The co-editor of a new book on the efforts of 28 socialist countries to move toward a market-based economy in the post-Soviet world has concluded that Russia's bungled reform effort was "the biggest man-made economic disaster on record."

Vladimir Popov, co-editor of "Transition and Institutions: The Experience of Gradual and Late Reformers," launched this week in Moscow, said Russia suffered more than all the former socialist states because key figures like Yegor Gaidar and Viktor Chernomyrdin too drastically cut spending on ordinary government, including health care, education and law and order.

The book argues that the economic strength of former socialist and communist countries at the beginning of the transition explains only 60 percent of the variations between them. An equally, if not more important, factor in determining the success or failure of a country's transition is the strength of its institutions, primarily its ability to collect taxes and enforce the law.

"The story of post-socialist transformation in the former Soviet Union was much more a story of government failure than of market failure," said Popov, head of research at the Russian Academy of the National Economy in Moscow. "No other government in the world reduced real government spending as much as Russia."

The book is a publication of the World Institute for Development Economics Research of the United Nations University in Helsinki, Finland.

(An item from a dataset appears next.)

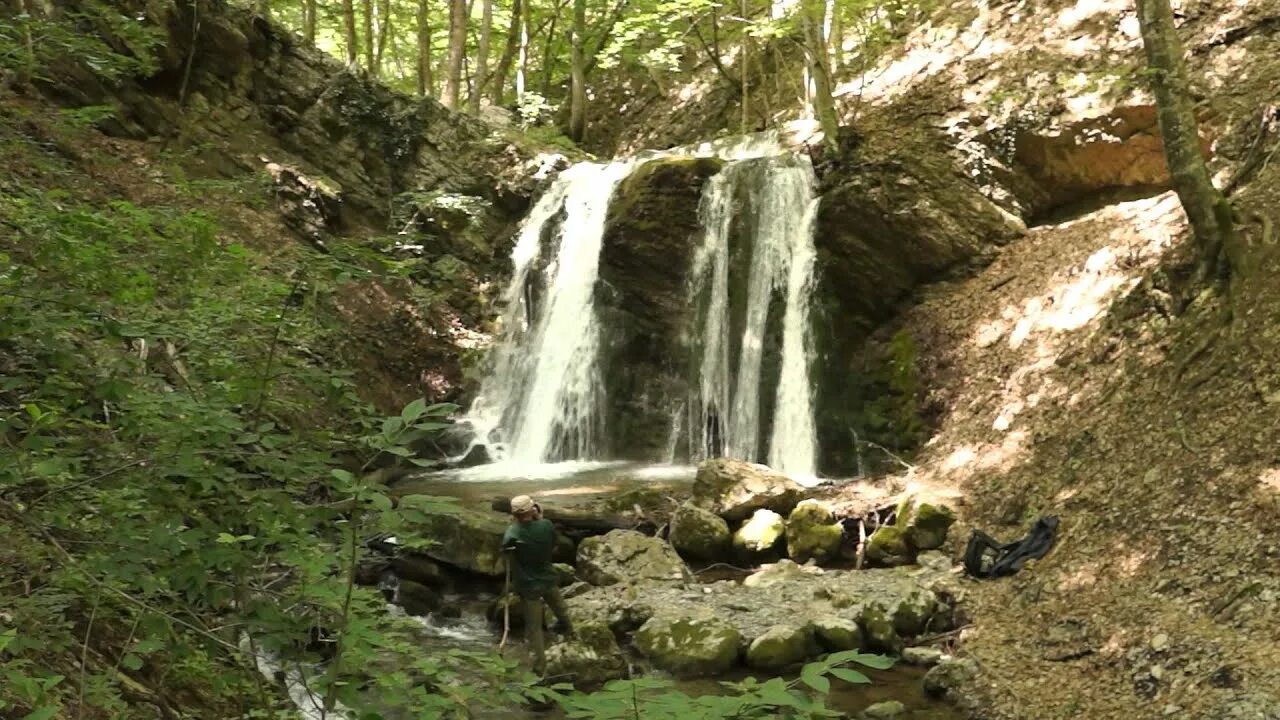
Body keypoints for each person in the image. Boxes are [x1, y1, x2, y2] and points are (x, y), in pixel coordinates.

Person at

Co-editors Popov and Giovanni Andrea Cornia, a former director of the university who now teaches at the University of Florence, said that by focusing on economic conditions and the strength of institutions, they hoped to add new life to the debate over transitions to market economies. "Most economists try to link economic performance to the degree of liberalization," Popov said.

A focus on how quickly countries implement market reforms results in a distorted picture, they argue. They highlight a comparison of good market transitions in China and Vietnam, countries that have maintained communist governments, to those in more liberal, Central European countries to make this point. "Even though they had communist regimes, China and Vietnam turned out to have transitions more similar to those in Central European nations than to those in the former Soviet republics," Popov said. "Why? Because they continued to deliver public goods like law and order."

The book argues that Soviet leader Mikhail Gorbachev's reforms in 1985-91 failed not because they were gradual, while President Boris Yeltsin's reforms were costly not because they were quick, but because the government allowed the weakening of state institutions. A 60 percent drop in spending on ordinary government between 1989 and 1996 helps explain a 45 percent drop in the country's economic output from 1989 to 1998, the book concludes.

Economists in Russia are embracing the book, but are questioning its harsh assessment of the government. "When an empire implodes, you can't expect the tax collector to remain on duty," said Christof Ruhl, the World Bank's chief economist in Moscow.